The Senate Appropriations Subcommittee on Labor, Health and Human Services, Education, and Related Agencies held a hearing yesterday on the Department of Education’s FY12 budget. Secretary Duncan was the witness.
In his opening remarks, Duncan expressed concern that America has gone from being a world leader in education to now being “middle of the pack”. He also emphasized that demand on the Pell program has increased from 6 million to 9 million students in 2 years and that the Department is focused on closing the Pell shortfall – currently $11 billion – through increased efficiencies and more resources. The Pell program accounts for a third of the Department’s total $77 billion FY12 request. The Secretary cites the increasing number of lower income families and more families without jobs as the reason for the increased demand for the grants. Earlier this week, both Reid’s and Boehner’s debt ceiling deals contained an elimination of the in-school interest subsidy for graduate students, with the money saved by doing this going back into the Pell program to help shore up the shortfall for the next two years. Although this will have a negative effect on students, out of the many rumored changes to Pell that have been floating around during the past few weeks and the negotiation process, this is the best possible outcome for the university community. Pell and changes to the program will continue to be an issue as we head towards Fall and finishing up the FY12 process.

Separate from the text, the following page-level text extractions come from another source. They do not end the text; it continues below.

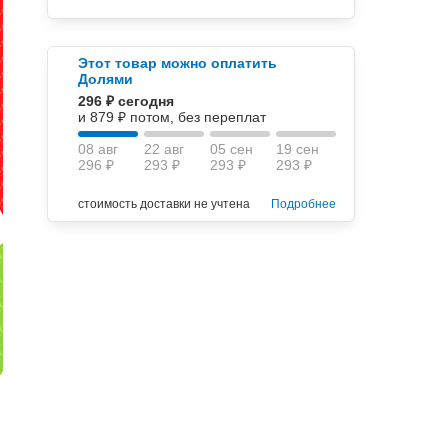
Этот товар можно оплатить
Долями
296 ₽ сегодня
и 879 ₽ потом, без переплат
08 авг
22 авг
05 сен
19 сен
296 ₽
293 ₽
293 ₽
293 ₽
стоимость доставки не учтена
Подробнее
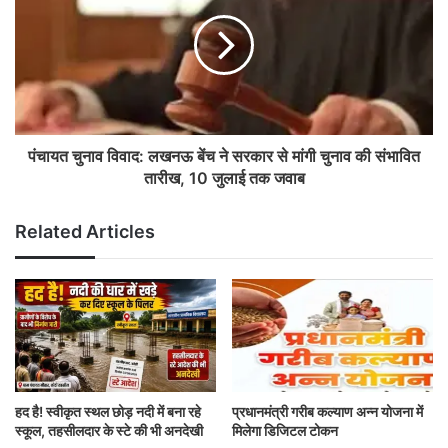
पंचायत चुनाव विवाद: लखनऊ बेंच ने सरकार से मांगी चुनाव की संभावित
तारीख, 10 जुलाई तक जवाब
Related Articles
हद है! स्वीकृत स्थल छोड़ नदी में बना रहे
प्रधानमंत्री गरीब कल्याण अन्न योजना में
स्कूल, तहसीलदार के स्टे की भी अनदेखी
मिलेगा डिजिटल टोकन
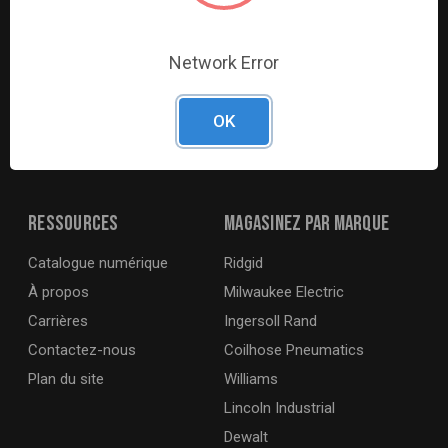
Network Error
G2S TOBEQ Inc. est un distributeur en gros d’outils et
d’équipements desservant l’automobile, industries lourdes,
industrielles, agricoles et maritimes. Nous distribuons nos
OK
produits à travers le pays aux détaillants et aux revendeurs
mobiles.
Ressources
Magasinez par marque
Catalogue numérique
Ridgid
À propos
Milwaukee Electric
Carrières
Ingersoll Rand
Contactez-nous
Coilhose Pneumatics
Plan du site
Williams
Lincoln Industrial
Dewalt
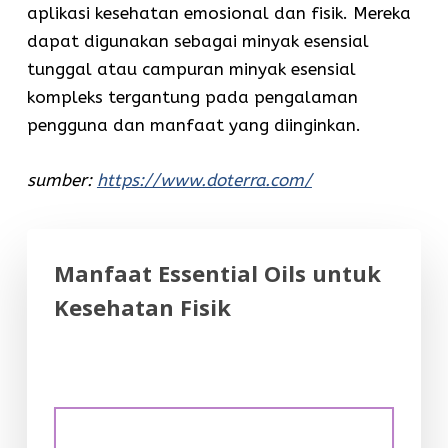
aplikasi kesehatan emosional dan fisik. Mereka
dapat digunakan sebagai minyak esensial
tunggal atau campuran minyak esensial
kompleks tergantung pada pengalaman
pengguna dan manfaat yang diinginkan.
sumber:
https://www.doterra.com/
Manfaat Essential Oils untuk
Kesehatan Fisik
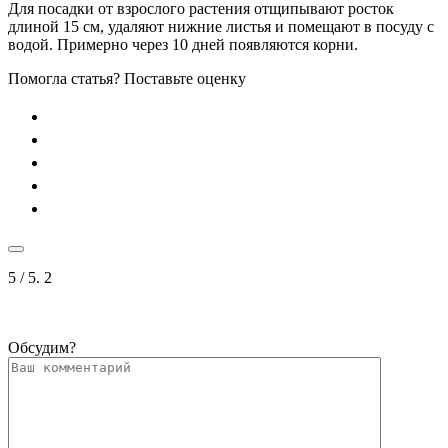
Для посадки от взрослого растения отщипывают росток
длиной 15 см, удаляют нижние листья и помещают в посуду с
водой. Примерно через 10 дней появляются корни.
Помогла статья? Поставьте оценку
5
/ 5.
2
Обсудим?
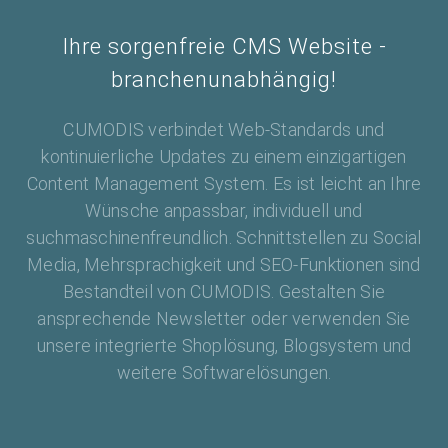
Ihre sorgenfreie CMS Website -
branchenunabhängig!
CUMODIS verbindet Web-Standards und
kontinuierliche Updates zu einem einzigartigen
Content Management System. Es ist leicht an Ihre
Wünsche anpassbar, individuell und
suchmaschinenfreundlich. Schnittstellen zu Social
Media, Mehrsprachigkeit und SEO-Funktionen sind
Bestandteil von CUMODIS. Gestalten Sie
ansprechende Newsletter oder verwenden Sie
unsere integrierte Shoplösung, Blogsystem und
weitere Softwarelösungen.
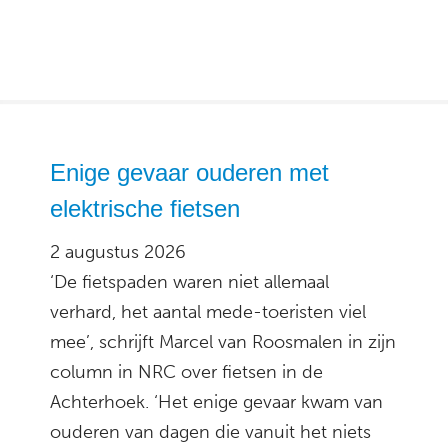
Enige gevaar ouderen met
elektrische fietsen
2 augustus 2026
‘De fietspaden waren niet allemaal
verhard, het aantal mede-toeristen viel
mee’, schrijft Marcel van Roosmalen in zijn
column in NRC over fietsen in de
Achterhoek. ‘Het enige gevaar kwam van
ouderen van dagen die vanuit het niets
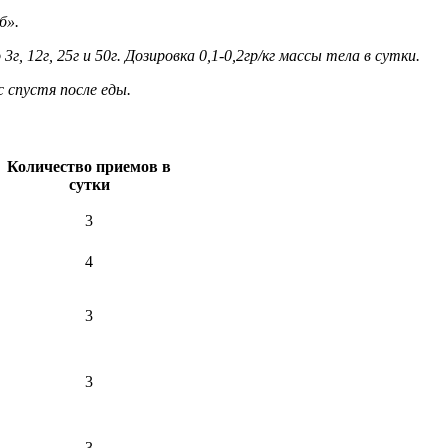
б».
, 12г, 25г и 50г. Дозировка 0,1-0,2гр/кг массы тела в сутки.
 спустя после еды.
Количество приемов в
сутки
3
4
3
3
3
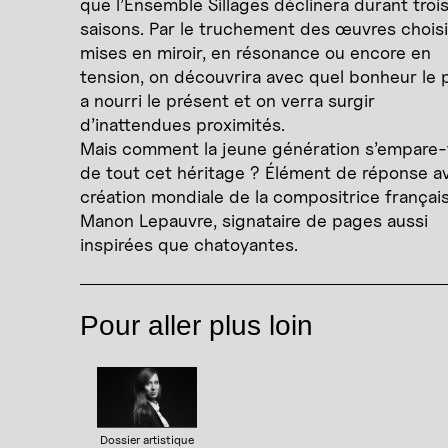
que l’Ensemble Sillages déclinera durant troi
saisons. Par le truchement des œuvres chois
mises en miroir, en résonance ou encore en
tension, on découvrira avec quel bonheur le 
a nourri le présent et on verra surgir
d’inattendues proximités.
Mais comment la jeune génération s’empare-t
de tout cet héritage ? Élément de réponse av
création mondiale de la compositrice françai
Manon Lepauvre, signataire de pages aussi
inspirées que chatoyantes.
Pour aller plus loin
Dossier artistique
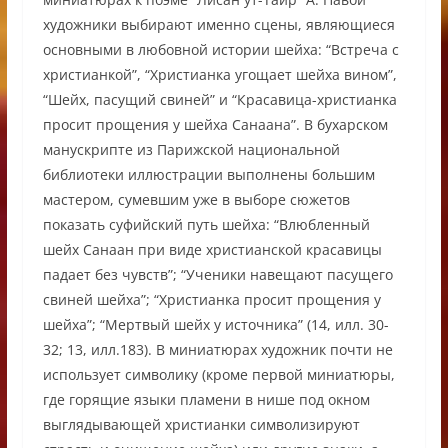
художники выбирают именно сцены, являющиеся
основными в любовной истории шейха: “Встреча с
христианкой”, “Христианка угощает шейха вином”,
“Шейх, пасущий свиней” и “Красавица-христианка
просит прощения у шейха Санаана”. В бухарском
манускрипте из Парижской национальной
библиотеки иллюстрации выполнены большим
мастером, сумевшим уже в выборе сюжетов
показать суфийский путь шейха: “Влюбленный
шейх Санаан при виде христианской красавицы
падает без чувств”; “Ученики навещают пасущего
свиней шейха”; “Христианка просит прощения у
шейха”; “Мертвый шейх у источника” (14, илл. 30-
32; 13, илл.183). В миниатюрах художник почти не
использует символику (кроме первой миниатюры,
где горящие языки пламени в нише под окном
выглядывающей христианки символизируют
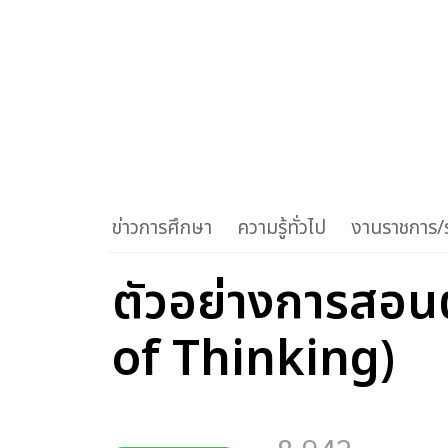
ข่าวการศึกษา
ความรู้ทั่วไป
งานราชการ/ร
ตัวอย่างการสอน
of Thinking)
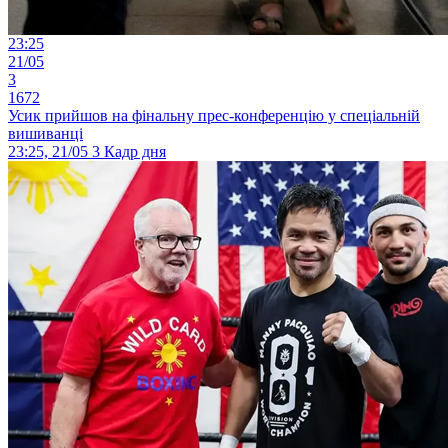
23:25
21/05
3
1672
Усик прийшов на фінальну прес-конференцію у спеціальній
вишиванці
23:25, 21/05
3
Кадр дня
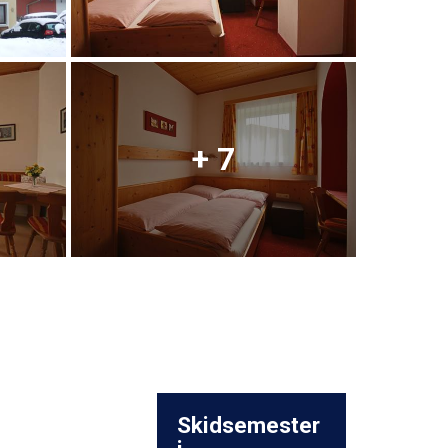
+ 7
Skidsemester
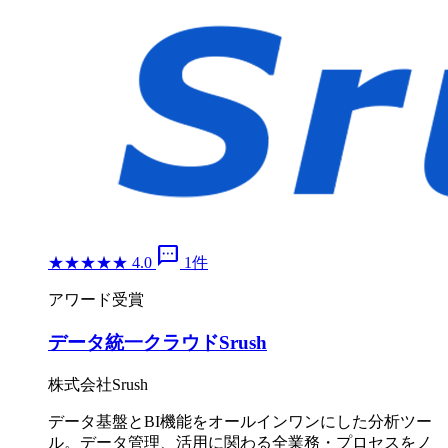
sms
★
★
★
★
★
4.0
1件
アワード受賞
データ統一クラウドSrush
株式会社Srush
データ基盤とBI機能をオールインワンにした分析ツー
ル。データ管理、活用に関わる全業務・プロセスをノ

The Committee also brought up the concern that 89% of first-generation college students do not complete their degree. The Secretary stated that this was one of the Department’s FY12 priorities, and they are trying to solve this problem in three ways: 1) Fighting to maintain access to Pell. 2) Investing in community colleges and partnerships with the private sector to leverage funding. 3) Investing in programs such as i3 and the proposed “First in the World Competition”. The First in the World Competition would provide “venture capital” to encourage innovation approaches to improving college completion (particularly low-income and minority students), research support to build the evidence of effectiveness needed to identify successful strategies, and resources to scale up and disseminate strategies we already know are successful.
The Labor-HHS-Ed Appropriations bills have not yet been drafted in the House or the Senate and we don’t expect to see them until after the August recess.